Он поднялся, сдал журнал и вышел, не оглянувшись. Я ещё помучился со своими книгами и покинул библиотеку.
   Сюрпризы этого дня, по-видимому, ещё не были исчерпаны: в троллейбус, в котором  я ехал, у цирка вошла моя жена. Она увидела меня, но рядом не села, присела напротив, через проход, недалеко. Правду сказать, я не сделал никакого призывного движения. Некоторое время мы ехали в напряжённом молчании, затем она вытащила из наплечной сумки маленькую брошюрку и стала рассматривать. Я понял, что напечатали реферат её диссертации, не удержавшись, спросил:
   – Реферат? – она помахала им перед моим взором, улыбнулась и горделиво ответила:
   – А то?! – поморщившись, продолжила: – После того, как ты ушёл, позвонил твой друг Абросимов и объявил в своей безапелляционной манере, что часов в восемь придёт к тебе после какого-то фильма на Каинской. – На лице брезглив
ая мина: – Ненавижу, когда он приходит, за столом заглатывает всё подряд жадно и неаккуратно, да ещё позволяет делать замечания  – недосолила, недоперчила! Знаешь, – неожиданно сказала она, – я, пожалуй, здесь выйду. Возьми мою сумку – ужас, какая тяжёлая,  хочу зайти в магазин, посмотрю какое-нибудь платье к защите.

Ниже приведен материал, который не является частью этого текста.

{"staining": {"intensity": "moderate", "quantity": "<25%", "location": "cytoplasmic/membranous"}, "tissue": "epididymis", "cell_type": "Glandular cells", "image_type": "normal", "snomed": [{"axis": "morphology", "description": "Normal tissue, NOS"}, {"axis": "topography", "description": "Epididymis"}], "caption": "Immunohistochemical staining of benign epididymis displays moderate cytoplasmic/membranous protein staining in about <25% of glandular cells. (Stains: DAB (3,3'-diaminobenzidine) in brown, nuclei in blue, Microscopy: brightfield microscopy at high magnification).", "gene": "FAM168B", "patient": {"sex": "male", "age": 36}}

   Сумка, действительно, была очень тяжёлой, около сотни рефератов тянули к земле, издавая ацетонно-наркотический аромат свежей типографской краски. Абросимов говорил, что он терпеть не может этот отвратительный запах, и поэтому принципиально не делает ни одного движения, дабы опубликоваться. А я ведь нянчился с ним, уговаривал его хоть что-то отнести в журнал, предлагал всяческую помощь. Могла бы иметь серьёзный успех его повесть «Лучники и лучницы», нужно было только немного подправить, избавить от онанистической сумасшедшинки.

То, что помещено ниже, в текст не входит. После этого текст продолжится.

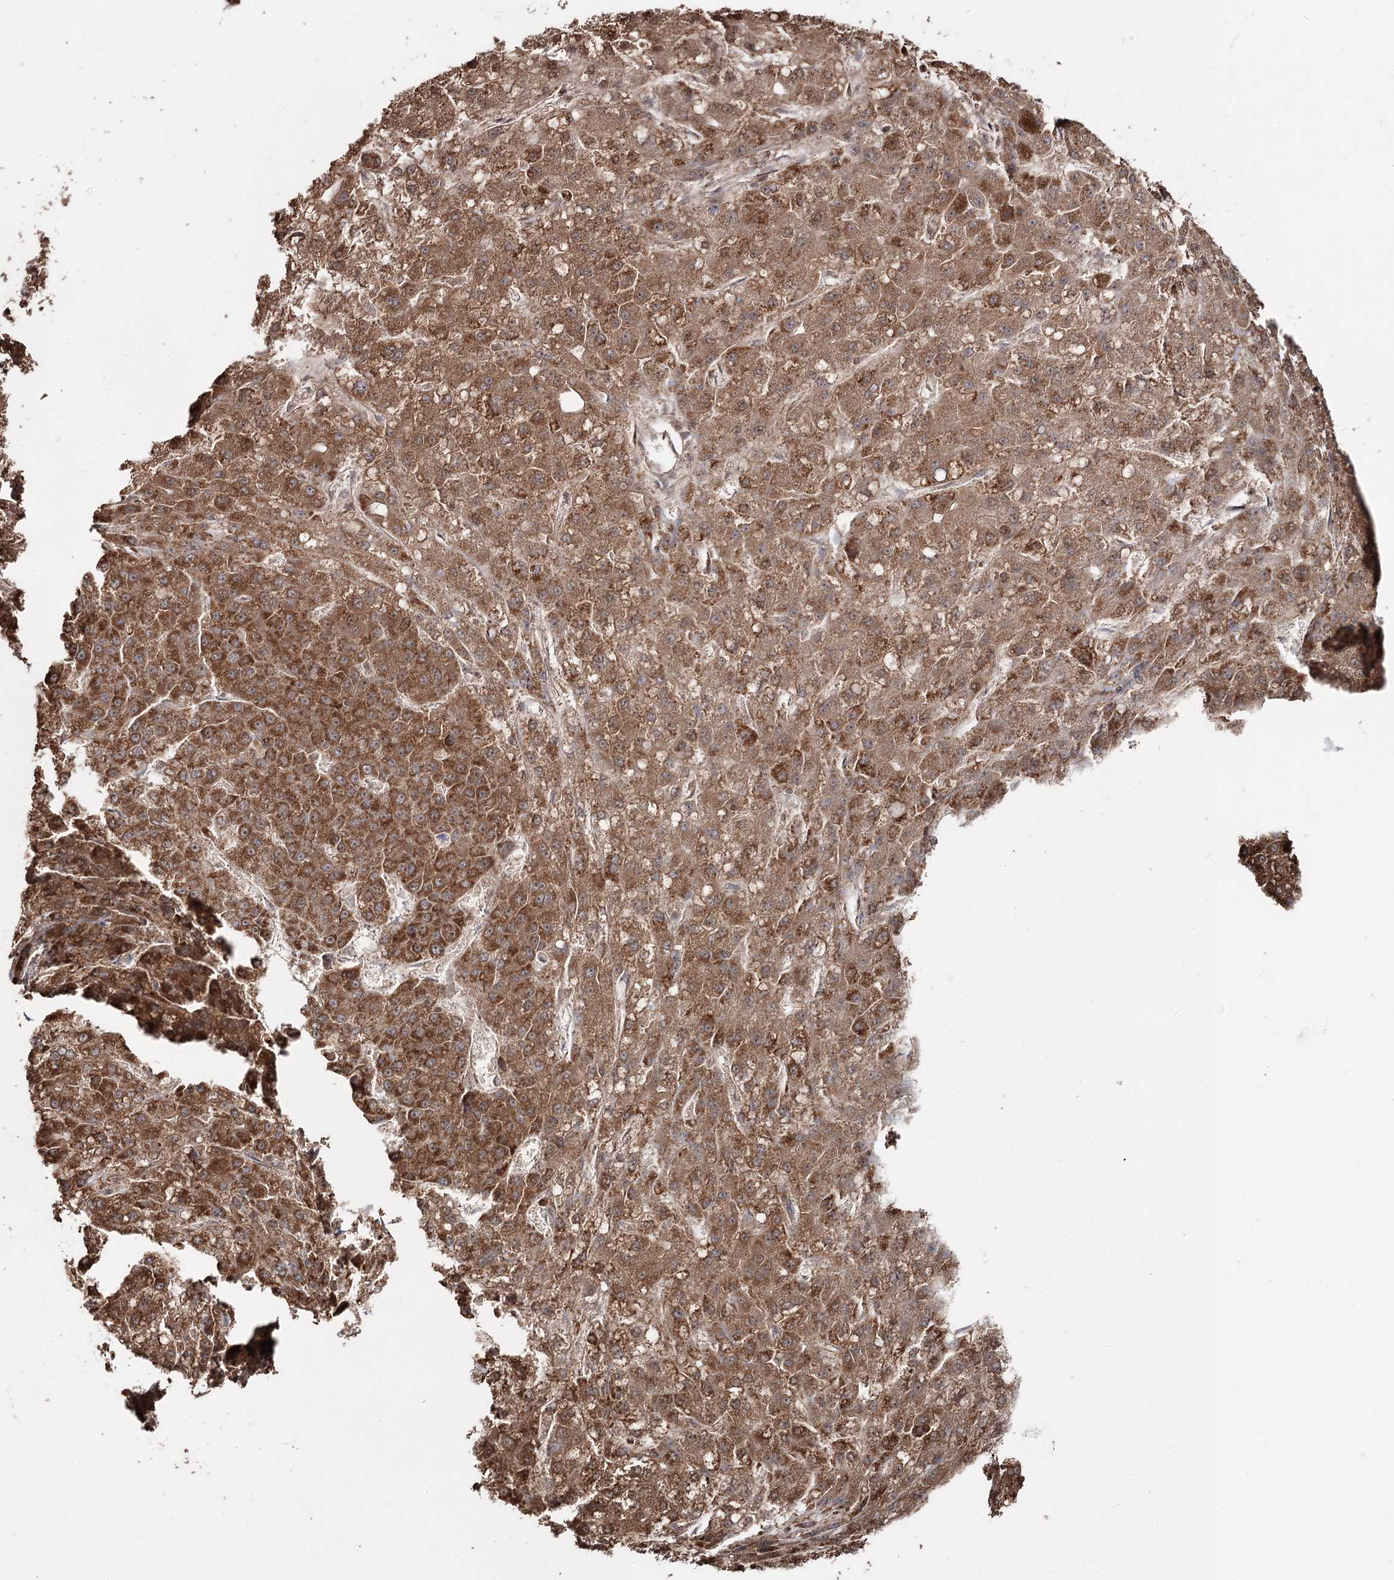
{"staining": {"intensity": "moderate", "quantity": ">75%", "location": "cytoplasmic/membranous"}, "tissue": "liver cancer", "cell_type": "Tumor cells", "image_type": "cancer", "snomed": [{"axis": "morphology", "description": "Carcinoma, Hepatocellular, NOS"}, {"axis": "topography", "description": "Liver"}], "caption": "About >75% of tumor cells in human hepatocellular carcinoma (liver) exhibit moderate cytoplasmic/membranous protein expression as visualized by brown immunohistochemical staining.", "gene": "PDHX", "patient": {"sex": "male", "age": 67}}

   Работая ночным сторожем на строительстве монастыря, Абросимов с превеликим любопытством вёл душевные беседы с монахами, забегавшими к нему с бутылочкой, широко философствуя, подбивал несчастных к побегу из обители и торжествовал, когда это вдруг свершалось –  это при всём том, что сам он прекрасно знал все службы и праздники, аккуратно посещал церковь, но сидел в нём какой-то бес … Мне он объяснял, что выгоняет свиней из храма. Иногда я и сам с удовольствием участвовал в его «ситуационных» играх, так мы их называли.

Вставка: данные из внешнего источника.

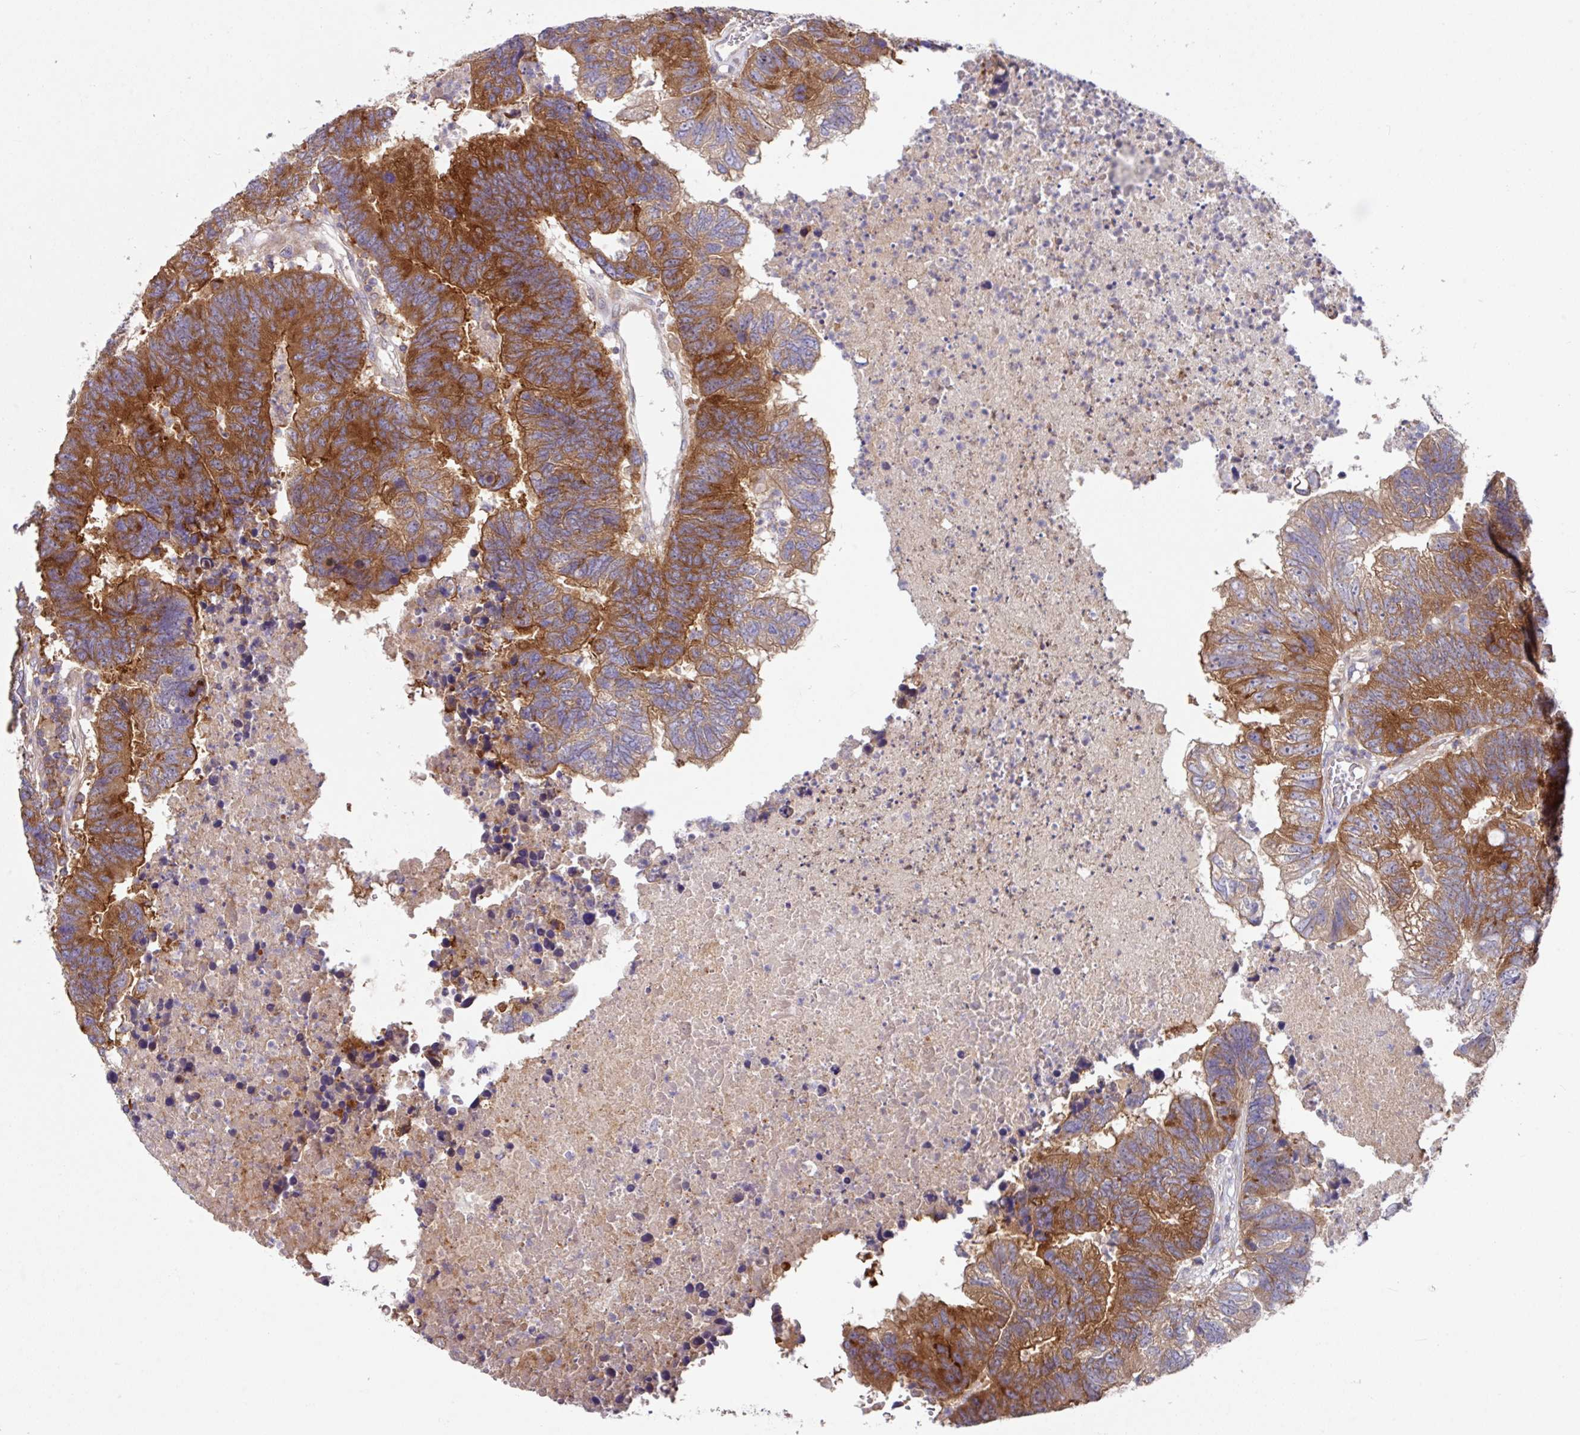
{"staining": {"intensity": "strong", "quantity": ">75%", "location": "cytoplasmic/membranous"}, "tissue": "colorectal cancer", "cell_type": "Tumor cells", "image_type": "cancer", "snomed": [{"axis": "morphology", "description": "Adenocarcinoma, NOS"}, {"axis": "topography", "description": "Colon"}], "caption": "Immunohistochemical staining of colorectal adenocarcinoma demonstrates high levels of strong cytoplasmic/membranous protein expression in about >75% of tumor cells. (brown staining indicates protein expression, while blue staining denotes nuclei).", "gene": "EIF4B", "patient": {"sex": "female", "age": 48}}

Однажды я написал небольшое шуточное эссе: «Эрос и танатос» к придуманному им обряду празднования Вальпургиевой ночи. Он же придумал вызывающе парадоксальный экзальтированный спич: «Развитие культуры от Божьей Матери Оранты до шведской порнографии». В тот миг я им искренне восхищался. На роль ведьмы мы пригласили Риту Кентаврскую из Академгородка – мою давнюю знакомую, она со своей подвижной психикой вполне годилась для этого. Рита приехала с очень правильной и строгой подругой, что нарушило наши фантазийные планы празднования интеллектуально-эротической Вальпургивой звёздной ночи и
испортило торжественный выход  грядущим утром на Первомайскую демонстрацию с протестно-дессидентскими кукишами в карманах.
   Абросимов! ЕВА-онанист! Что мечтает он увидеть сегодня в нашем доме?! Проверить действие своих психологических сигналов? Внести коррекцию в свои высокомерные и циничные опыты? А может, письма пишет вовсе не он? А тот, с ушами топориком? Нет, нет! Физик не может изощряться в бесовской  игре с Евангельскими  текстами. Именно Абросимов любил повторять: «Моя философия – цинизм, возведённый в абсолют!».
   Дочь я застал за компьютером. Она оторвала взор от экрана, посмотрела на меня торжествующе:
   – У меня уже четыреста  семнадцать друзей в фейсбуке!
   – И по какому же принципу ты их отбираешь? – Она пожала плечами. – Да так … нравится – не нравится. – Помолчав, серьёзно спросила: – А правда, что настоящая любовь может быть только к Богу? Если двое любят Бога, значит, они любят друг друга?!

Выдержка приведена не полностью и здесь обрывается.